Entre a nostalgia e a responsabilidade de refazer
Remake é sempre um território ambíguo: pode atualizar significados ou banalizar memórias. No caso de Vale Tudo, a sociedade brasileira mudou desde 1988 e caberia à nova versão mapear essas mudanças sem apagar o que tornava a história incômoda — a crueza da corrupção, a moralidade dúbia, a perversidade cotidiana. Em vez disso, segundo críticos, a adaptação por vezes preferiu alisar arestas, sublinhar vilanias e abrir mão do desconforto necessário para uma obra que quer ser uma fotografia do país.
Nada sobre política
Um dos aspectos mais apontados pela imprensa foi a perda do foco político. Se em 1988 a novela escancarava o oportunismo institucional, a corrupção empresarial e a falência moral de uma elite que se via acima da lei, na versão atual esses temas aparecem de forma lateral, quase decorativa. Diálogos emblemáticos sobre ética, poder e desigualdade foram suavizados ou cortados, transformando o que era um comentário social em mera disputa familiar. Em vez de questionar a estrutura que permite a corrupção, a trama passou a discutir desentendimentos afetivos e dilemas pessoais, como se a política tivesse sido empurrada para fora de cena. O resultado é o que críticos descreveram, sem rodeios, como uma abordagem “com a profundidade de um pires”.
Reportagens de veículos como Natelinha, Terra, Veja e DW Brasil destacaram que o remake preferiu evitar diálogos mais duros sobre corrupção e práticas políticas espúrias, retirando menções diretas a temas que marcavam o original. A pesquisadora Ana Paula Gonçalves observou que o texto de Gilberto Braga “escancarava de forma didática e incômoda os vícios sociais brasileiros”, enquanto o novo texto se limitou a sinalizar problemas sem tratá-los como motores dramáticos. O sociólogo Mário Sérgio Prado escreveu que a nova versão “troca o debate pela distração”, transformando uma crítica política em enfeite de cenário. A consequência, segundo a DW, é clara: “a nova versão não teve o mesmo impacto sociopolítico da original — trocou a crítica pela caricatura”.
O último capítulo, exibido nesta sexta-feira (17), deve ser o retrato desse descompasso. A esperada revelação sobre o assassinato de Odete Roitman, um dos maiores mistérios da TV brasileira, não teve o mesmo impacto de 1989. No original, a cena chocou o país e fechou com coerência o arco moral da história; no remake, o desfecho foi considerado previsível e apressado.

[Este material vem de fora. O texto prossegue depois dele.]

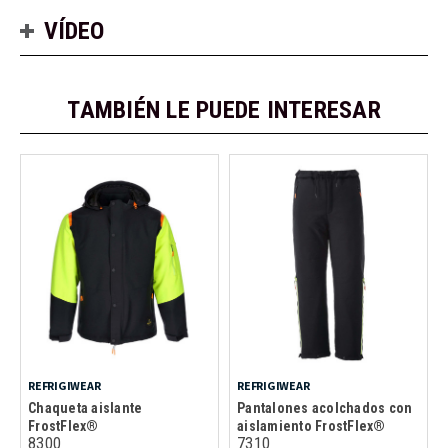
VÍDEO
TAMBIÉN LE PUEDE INTERESAR
REFRIGIWEAR
REFRIGIWEAR
Chaqueta aislante
Pantalones acolchados con
FrostFlex®
aislamiento FrostFlex®
8300
7310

O episódio apostou em reconciliações e finais felizes, mas não ofereceu a catarse dramática nem a crítica que sustentavam a versão de Gilberto Braga. Colunistas de cultura classificaram o final como “morno” e “domesticado”, apontando que a novela chegou ao fim sem responder à pergunta que a batiza.
A comparação entre as duas versões revela uma diferença essencial: a de 1988 não tinha medo de ser política. Era um espelho cruel, mas necessário, de um país em crise ética. Já a de 2025, ao tentar ser “para todos”, acabou sem dizer nada de novo. Entre os closes de luxo e a falta de nervo, a nova Vale Tudo parece confirmar o diagnóstico que ela mesma deveria contestar: num país onde tudo se dilui, até os grandes dramas passam a ter profundidade de um pires.
Se o original provocava perguntas incômodas sobre o país, o remake acabou por responder de forma morna: emprestou o título e as cenas, mas devolveu pouco do veneno que fez de Vale Tudo um clássico.